◆ Request: Rewrite the entries from the line containing "order: Sapindales" through the line containing "scientific name: Mercurialis annua", changing every "common name" to "vernacular name" and leaving everything else as it is.

--------

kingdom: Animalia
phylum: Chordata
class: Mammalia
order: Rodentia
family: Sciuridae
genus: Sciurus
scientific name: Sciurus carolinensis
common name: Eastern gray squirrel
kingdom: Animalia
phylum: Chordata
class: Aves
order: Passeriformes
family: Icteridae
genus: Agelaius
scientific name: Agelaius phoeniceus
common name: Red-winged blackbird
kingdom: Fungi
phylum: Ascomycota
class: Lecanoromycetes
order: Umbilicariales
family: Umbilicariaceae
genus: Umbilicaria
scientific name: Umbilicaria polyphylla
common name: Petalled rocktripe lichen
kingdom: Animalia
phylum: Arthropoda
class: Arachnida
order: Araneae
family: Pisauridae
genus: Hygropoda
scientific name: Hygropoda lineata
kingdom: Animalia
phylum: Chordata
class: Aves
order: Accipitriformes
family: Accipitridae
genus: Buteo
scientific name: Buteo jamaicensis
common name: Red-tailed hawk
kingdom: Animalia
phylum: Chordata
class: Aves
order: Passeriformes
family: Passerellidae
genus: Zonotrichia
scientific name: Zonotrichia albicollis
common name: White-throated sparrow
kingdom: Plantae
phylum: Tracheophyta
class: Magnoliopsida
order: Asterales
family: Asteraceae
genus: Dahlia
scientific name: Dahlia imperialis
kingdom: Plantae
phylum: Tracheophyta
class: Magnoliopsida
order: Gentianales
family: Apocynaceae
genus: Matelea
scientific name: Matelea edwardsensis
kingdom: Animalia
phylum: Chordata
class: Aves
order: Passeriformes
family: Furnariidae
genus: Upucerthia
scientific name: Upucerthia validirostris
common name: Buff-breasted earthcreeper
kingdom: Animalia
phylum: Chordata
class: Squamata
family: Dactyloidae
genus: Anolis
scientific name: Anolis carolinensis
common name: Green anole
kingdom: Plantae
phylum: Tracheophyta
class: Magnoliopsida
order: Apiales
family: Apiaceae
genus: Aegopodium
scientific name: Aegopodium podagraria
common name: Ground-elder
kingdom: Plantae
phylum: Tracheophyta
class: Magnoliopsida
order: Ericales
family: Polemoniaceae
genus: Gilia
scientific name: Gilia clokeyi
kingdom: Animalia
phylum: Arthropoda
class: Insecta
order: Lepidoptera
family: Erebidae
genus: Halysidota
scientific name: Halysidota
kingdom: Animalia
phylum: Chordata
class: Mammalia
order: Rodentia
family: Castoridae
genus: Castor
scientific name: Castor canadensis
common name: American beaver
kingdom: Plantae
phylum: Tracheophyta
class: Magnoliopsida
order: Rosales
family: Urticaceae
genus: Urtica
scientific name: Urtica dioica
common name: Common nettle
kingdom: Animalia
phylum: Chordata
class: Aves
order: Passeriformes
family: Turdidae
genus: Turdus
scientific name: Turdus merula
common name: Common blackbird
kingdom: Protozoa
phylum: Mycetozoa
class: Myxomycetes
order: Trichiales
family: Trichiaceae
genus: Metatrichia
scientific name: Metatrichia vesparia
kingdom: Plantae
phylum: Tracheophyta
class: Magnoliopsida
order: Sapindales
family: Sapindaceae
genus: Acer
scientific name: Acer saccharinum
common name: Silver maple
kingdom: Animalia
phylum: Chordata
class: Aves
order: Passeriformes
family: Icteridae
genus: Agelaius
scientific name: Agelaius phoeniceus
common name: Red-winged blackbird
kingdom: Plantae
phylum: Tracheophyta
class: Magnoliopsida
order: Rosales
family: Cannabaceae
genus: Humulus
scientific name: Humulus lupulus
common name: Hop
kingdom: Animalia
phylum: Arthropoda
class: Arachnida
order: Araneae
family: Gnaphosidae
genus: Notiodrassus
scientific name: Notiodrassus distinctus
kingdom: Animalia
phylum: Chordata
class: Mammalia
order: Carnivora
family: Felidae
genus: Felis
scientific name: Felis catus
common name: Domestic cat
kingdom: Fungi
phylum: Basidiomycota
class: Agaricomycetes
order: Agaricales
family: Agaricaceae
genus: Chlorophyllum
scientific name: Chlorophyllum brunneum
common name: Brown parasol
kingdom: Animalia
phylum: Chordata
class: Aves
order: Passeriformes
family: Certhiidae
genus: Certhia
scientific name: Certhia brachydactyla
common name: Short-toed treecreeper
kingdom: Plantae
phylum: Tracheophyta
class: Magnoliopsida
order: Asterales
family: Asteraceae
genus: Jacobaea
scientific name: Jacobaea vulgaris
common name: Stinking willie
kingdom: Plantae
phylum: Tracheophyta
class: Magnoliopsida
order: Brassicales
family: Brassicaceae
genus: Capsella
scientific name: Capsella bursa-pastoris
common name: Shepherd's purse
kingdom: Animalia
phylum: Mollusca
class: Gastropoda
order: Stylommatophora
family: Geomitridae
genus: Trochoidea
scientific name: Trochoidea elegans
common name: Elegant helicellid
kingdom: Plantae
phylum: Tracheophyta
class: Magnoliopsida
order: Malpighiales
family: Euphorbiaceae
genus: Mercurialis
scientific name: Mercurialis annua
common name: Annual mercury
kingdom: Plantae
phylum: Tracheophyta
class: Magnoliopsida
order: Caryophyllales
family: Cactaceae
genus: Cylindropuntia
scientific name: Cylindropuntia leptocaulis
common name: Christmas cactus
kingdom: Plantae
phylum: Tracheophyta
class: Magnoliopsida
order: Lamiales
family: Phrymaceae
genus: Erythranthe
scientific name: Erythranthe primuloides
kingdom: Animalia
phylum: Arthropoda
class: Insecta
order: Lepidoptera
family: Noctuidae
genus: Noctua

--------

◆ Result of this task:
order: Sapindales
family: Sapindaceae
genus: Acer
scientific name: Acer saccharinum
vernacular name: Silver maple
kingdom: Animalia
phylum: Chordata
class: Aves
order: Passeriformes
family: Icteridae
genus: Agelaius
scientific name: Agelaius phoeniceus
vernacular name: Red-winged blackbird
kingdom: Plantae
phylum: Tracheophyta
class: Magnoliopsida
order: Rosales
family: Cannabaceae
genus: Humulus
scientific name: Humulus lupulus
vernacular name: Hop
kingdom: Animalia
phylum: Arthropoda
class: Arachnida
order: Araneae
family: Gnaphosidae
genus: Notiodrassus
scientific name: Notiodrassus distinctus
kingdom: Animalia
phylum: Chordata
class: Mammalia
order: Carnivora
family: Felidae
genus: Felis
scientific name: Felis catus
vernacular name: Domestic cat
kingdom: Fungi
phylum: Basidiomycota
class: Agaricomycetes
order: Agaricales
family: Agaricaceae
genus: Chlorophyllum
scientific name: Chlorophyllum brunneum
vernacular name: Brown parasol
kingdom: Animalia
phylum: Chordata
class: Aves
order: Passeriformes
family: Certhiidae
genus: Certhia
scientific name: Certhia brachydactyla
vernacular name: Short-toed treecreeper
kingdom: Plantae
phylum: Tracheophyta
class: Magnoliopsida
order: Asterales
family: Asteraceae
genus: Jacobaea
scientific name: Jacobaea vulgaris
vernacular name: Stinking willie
kingdom: Plantae
phylum: Tracheophyta
class: Magnoliopsida
order: Brassicales
family: Brassicaceae
genus: Capsella
scientific name: Capsella bursa-pastoris
vernacular name: Shepherd's purse
kingdom: Animalia
phylum: Mollusca
class: Gastropoda
order: Stylommatophora
family: Geomitridae
genus: Trochoidea
scientific name: Trochoidea elegans
vernacular name: Elegant helicellid
kingdom: Plantae
phylum: Tracheophyta
class: Magnoliopsida
order: Malpighiales
family: Euphorbiaceae
genus: Mercurialis
scientific name: Mercurialis annua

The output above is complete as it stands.